Kefalet sözleşmesinin geçerliliği için yazılı şekilde yapılması ve kefilin sorumlu olacağı miktarın belirtilmesi gerekmektedir. Kefil, borçlu aleyhine takibat icra edebilir ve borçlunun def’ilerini ileri sürebilir. Kefil, kefaletten doğan borcunu ödedikten sonra alacaklının haklarına halef olur ve asıl borçluya rücu edebilir.

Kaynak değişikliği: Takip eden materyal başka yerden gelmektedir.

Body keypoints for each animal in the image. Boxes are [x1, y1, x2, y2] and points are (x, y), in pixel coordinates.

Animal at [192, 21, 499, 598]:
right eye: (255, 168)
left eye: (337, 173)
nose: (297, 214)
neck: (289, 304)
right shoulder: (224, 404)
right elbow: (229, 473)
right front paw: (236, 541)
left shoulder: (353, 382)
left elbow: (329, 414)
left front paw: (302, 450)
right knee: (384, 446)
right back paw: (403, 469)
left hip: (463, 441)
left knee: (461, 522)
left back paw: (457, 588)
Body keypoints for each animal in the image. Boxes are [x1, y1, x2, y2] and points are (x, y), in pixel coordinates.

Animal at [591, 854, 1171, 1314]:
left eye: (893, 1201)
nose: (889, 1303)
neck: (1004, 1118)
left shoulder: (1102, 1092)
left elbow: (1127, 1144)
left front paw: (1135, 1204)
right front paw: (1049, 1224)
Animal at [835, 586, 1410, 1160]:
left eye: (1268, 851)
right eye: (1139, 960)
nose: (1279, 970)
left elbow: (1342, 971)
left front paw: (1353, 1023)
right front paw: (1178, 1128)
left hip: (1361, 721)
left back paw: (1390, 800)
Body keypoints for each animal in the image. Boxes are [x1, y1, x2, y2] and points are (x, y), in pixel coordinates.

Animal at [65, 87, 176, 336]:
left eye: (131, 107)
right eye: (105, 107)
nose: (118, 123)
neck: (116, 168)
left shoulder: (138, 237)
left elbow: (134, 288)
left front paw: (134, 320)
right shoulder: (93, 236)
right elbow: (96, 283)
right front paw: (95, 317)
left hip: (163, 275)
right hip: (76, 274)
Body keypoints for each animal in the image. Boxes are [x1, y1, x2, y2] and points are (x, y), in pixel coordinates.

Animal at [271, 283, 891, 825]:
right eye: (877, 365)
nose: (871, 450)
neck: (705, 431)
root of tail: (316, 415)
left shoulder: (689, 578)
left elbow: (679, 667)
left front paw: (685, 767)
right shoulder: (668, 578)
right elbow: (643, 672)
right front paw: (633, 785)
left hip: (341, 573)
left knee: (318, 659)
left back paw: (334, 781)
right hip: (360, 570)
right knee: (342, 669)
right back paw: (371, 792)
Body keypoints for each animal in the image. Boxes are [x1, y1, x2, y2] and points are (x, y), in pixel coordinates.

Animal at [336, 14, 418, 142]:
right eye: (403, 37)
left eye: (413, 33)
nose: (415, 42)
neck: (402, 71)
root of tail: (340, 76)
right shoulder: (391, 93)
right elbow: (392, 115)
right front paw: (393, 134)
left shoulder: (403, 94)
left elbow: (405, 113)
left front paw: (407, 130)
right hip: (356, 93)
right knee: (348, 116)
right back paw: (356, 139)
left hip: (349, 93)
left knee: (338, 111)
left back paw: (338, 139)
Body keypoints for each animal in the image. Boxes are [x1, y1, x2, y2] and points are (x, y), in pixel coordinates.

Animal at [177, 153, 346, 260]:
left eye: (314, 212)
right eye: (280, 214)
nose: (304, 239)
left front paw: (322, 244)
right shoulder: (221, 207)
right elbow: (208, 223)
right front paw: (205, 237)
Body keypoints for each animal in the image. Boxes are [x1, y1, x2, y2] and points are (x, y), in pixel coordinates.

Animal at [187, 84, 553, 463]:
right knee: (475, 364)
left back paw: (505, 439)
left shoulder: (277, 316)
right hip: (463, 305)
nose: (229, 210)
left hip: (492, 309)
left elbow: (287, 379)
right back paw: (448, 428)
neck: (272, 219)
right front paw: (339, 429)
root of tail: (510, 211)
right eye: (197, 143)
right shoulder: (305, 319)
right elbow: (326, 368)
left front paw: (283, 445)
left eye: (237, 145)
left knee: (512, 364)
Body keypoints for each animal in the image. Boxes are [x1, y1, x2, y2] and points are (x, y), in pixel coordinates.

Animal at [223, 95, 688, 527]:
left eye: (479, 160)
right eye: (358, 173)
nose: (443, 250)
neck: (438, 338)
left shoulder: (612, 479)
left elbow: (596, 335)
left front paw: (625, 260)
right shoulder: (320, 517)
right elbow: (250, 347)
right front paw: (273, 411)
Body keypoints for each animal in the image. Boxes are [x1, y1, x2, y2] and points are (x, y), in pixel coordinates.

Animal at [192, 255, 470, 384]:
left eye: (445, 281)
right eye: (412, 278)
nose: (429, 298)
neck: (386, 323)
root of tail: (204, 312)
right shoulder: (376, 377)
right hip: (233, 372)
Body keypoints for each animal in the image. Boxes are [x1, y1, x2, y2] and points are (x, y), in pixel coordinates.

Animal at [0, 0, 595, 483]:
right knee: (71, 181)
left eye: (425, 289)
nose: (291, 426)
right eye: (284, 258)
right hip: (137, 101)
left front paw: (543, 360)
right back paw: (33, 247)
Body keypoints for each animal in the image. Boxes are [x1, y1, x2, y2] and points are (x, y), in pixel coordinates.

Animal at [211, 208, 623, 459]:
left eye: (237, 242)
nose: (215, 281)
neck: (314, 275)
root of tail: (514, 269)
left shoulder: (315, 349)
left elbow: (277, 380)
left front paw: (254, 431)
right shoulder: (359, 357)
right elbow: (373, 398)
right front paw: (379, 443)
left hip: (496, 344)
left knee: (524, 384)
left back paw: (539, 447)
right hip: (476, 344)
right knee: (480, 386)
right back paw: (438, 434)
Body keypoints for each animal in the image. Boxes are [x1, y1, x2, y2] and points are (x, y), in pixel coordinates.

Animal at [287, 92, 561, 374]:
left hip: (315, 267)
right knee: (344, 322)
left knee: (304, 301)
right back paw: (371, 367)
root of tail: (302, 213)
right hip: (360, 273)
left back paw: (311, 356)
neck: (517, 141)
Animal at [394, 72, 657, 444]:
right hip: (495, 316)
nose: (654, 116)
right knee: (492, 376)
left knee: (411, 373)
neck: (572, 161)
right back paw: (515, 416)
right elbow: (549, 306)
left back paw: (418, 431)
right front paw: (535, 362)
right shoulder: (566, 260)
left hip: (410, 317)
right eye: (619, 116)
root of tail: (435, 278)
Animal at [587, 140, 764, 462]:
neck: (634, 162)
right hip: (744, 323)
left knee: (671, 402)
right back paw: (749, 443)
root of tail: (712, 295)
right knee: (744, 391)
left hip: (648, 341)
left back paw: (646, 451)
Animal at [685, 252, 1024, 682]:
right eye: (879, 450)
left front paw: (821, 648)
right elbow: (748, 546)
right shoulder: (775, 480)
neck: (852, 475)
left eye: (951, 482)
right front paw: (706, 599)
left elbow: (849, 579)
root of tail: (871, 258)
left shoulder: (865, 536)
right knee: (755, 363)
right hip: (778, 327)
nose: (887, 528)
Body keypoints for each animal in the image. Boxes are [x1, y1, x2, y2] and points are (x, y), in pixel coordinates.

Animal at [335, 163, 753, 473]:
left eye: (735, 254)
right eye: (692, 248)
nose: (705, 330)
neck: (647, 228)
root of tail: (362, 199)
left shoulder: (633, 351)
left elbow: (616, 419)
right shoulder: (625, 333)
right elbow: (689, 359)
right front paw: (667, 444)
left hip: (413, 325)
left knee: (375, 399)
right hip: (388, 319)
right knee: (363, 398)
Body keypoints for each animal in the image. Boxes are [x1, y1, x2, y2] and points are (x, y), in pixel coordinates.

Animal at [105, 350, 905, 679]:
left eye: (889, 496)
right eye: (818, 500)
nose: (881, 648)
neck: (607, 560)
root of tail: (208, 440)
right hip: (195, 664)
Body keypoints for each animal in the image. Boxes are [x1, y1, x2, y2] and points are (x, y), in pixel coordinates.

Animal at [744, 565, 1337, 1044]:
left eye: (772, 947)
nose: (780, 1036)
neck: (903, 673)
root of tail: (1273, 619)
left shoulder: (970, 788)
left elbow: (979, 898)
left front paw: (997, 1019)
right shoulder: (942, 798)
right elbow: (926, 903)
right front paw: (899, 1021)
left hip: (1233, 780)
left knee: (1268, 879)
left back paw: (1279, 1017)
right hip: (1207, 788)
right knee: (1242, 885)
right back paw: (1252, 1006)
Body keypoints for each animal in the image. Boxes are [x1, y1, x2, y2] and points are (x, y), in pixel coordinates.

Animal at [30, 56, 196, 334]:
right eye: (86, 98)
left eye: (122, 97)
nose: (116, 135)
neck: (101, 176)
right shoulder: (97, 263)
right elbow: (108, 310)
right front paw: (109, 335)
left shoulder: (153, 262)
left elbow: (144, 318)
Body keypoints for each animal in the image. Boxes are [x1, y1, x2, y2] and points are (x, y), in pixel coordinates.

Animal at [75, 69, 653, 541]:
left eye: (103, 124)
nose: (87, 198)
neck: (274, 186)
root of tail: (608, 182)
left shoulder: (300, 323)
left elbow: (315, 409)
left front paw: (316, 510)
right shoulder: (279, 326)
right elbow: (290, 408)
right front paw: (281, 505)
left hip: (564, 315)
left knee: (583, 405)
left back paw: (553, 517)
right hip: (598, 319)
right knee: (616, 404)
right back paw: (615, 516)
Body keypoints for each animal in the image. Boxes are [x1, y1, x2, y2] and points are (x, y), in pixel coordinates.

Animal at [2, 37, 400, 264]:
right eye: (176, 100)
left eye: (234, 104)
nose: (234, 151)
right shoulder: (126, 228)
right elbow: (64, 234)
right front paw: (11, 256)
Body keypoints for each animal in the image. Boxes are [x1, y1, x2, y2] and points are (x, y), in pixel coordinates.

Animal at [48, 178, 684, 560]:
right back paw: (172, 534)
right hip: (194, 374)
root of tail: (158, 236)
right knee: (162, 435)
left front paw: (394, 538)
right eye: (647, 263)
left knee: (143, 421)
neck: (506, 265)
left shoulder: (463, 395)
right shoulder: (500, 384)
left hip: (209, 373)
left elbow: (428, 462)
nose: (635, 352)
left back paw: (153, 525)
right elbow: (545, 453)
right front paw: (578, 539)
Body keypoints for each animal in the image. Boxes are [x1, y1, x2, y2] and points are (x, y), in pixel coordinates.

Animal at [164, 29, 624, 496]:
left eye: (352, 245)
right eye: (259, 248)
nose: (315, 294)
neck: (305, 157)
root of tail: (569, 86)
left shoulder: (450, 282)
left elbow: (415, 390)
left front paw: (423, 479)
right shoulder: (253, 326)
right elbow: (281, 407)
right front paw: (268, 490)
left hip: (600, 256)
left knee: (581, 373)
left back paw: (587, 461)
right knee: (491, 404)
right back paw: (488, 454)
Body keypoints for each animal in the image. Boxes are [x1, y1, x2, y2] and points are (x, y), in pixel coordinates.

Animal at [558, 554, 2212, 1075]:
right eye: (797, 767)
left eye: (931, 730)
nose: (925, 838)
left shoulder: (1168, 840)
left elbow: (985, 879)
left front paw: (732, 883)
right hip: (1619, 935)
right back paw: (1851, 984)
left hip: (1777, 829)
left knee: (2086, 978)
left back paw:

Kefilin alacaklıya yaptığı ödeme, asıl borcu sona erdirmemekte ve kefil, alacaklının haklarına halef olarak borçluyu takip etme imkânı kazanmaktadır. Bu sayede kanun koyucu, kefilin asıl borç ilişkisinde sahip olduğu haklara halef olmasını ve asıl borçluya rücu edebilmesini mümkün kılmıştır.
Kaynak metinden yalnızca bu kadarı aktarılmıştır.